#### Work to complete:
Write out, unaltered, each line from the top of the records below down to the line where "Reduced climate footprint" appears, that line included.

#### Provided records:
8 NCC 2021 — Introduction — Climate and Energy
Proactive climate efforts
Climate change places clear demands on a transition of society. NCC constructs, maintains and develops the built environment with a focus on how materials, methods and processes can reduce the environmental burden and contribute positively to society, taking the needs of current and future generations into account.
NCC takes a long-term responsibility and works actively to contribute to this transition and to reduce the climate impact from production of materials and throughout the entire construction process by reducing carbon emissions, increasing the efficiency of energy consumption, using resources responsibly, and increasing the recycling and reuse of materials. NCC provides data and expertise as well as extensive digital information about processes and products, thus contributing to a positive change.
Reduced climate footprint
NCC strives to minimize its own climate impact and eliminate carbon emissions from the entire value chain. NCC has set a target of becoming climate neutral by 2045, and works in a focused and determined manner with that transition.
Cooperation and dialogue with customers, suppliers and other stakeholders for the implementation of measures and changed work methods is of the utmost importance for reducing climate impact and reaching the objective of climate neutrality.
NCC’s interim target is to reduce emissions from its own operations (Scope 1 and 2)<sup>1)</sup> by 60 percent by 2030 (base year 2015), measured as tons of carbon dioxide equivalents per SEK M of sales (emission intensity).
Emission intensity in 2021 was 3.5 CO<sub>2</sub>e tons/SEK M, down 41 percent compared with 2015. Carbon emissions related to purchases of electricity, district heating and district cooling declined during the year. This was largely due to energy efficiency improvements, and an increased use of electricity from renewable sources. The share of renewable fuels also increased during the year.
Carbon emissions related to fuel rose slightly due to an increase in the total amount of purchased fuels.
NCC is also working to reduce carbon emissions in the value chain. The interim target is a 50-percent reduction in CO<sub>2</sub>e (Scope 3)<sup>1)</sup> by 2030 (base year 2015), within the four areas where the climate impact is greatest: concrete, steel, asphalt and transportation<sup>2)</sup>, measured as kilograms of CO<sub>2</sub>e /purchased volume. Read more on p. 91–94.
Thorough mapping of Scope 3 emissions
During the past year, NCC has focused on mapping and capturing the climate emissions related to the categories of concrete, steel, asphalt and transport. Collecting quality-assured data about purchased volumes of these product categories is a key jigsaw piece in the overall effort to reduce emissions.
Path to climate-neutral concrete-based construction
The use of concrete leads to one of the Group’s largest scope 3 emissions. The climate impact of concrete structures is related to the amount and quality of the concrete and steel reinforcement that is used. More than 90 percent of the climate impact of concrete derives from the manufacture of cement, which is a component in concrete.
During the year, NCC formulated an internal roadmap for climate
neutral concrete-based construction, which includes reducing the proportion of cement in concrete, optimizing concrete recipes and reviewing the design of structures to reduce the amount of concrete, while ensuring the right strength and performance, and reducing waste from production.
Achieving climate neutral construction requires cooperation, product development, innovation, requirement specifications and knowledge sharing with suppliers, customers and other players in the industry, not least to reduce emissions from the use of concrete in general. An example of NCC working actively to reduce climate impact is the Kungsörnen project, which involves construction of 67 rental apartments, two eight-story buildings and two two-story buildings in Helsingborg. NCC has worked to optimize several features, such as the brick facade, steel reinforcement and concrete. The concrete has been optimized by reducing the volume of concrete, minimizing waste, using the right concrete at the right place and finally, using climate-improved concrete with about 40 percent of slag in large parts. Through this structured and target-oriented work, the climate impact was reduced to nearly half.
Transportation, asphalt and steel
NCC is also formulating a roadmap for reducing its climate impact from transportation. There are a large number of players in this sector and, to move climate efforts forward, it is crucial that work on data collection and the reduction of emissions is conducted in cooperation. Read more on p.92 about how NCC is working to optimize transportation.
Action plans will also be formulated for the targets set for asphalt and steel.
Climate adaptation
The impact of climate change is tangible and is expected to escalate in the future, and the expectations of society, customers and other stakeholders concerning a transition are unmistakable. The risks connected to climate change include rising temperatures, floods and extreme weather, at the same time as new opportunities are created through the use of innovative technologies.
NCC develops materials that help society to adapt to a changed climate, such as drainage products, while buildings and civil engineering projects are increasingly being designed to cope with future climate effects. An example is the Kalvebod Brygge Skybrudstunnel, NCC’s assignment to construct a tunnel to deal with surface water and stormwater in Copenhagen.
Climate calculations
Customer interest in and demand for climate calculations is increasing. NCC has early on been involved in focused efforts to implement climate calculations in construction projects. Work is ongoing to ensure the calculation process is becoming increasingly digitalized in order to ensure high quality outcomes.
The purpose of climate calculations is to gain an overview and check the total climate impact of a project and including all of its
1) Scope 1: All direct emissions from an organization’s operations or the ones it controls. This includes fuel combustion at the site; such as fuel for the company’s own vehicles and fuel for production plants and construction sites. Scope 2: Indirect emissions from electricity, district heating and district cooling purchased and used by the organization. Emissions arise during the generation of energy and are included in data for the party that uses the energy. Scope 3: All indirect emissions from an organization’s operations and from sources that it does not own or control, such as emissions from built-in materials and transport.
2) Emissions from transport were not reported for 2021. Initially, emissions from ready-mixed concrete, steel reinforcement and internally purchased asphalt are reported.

#### Task solution:
8 NCC 2021 — Introduction — Climate and Energy
Proactive climate efforts
Climate change places clear demands on a transition of society. NCC constructs, maintains and develops the built environment with a focus on how materials, methods and processes can reduce the environmental burden and contribute positively to society, taking the needs of current and future generations into account.
NCC takes a long-term responsibility and works actively to contribute to this transition and to reduce the climate impact from production of materials and throughout the entire construction process by reducing carbon emissions, increasing the efficiency of energy consumption, using resources responsibly, and increasing the recycling and reuse of materials. NCC provides data and expertise as well as extensive digital information about processes and products, thus contributing to a positive change.
Reduced climate footprint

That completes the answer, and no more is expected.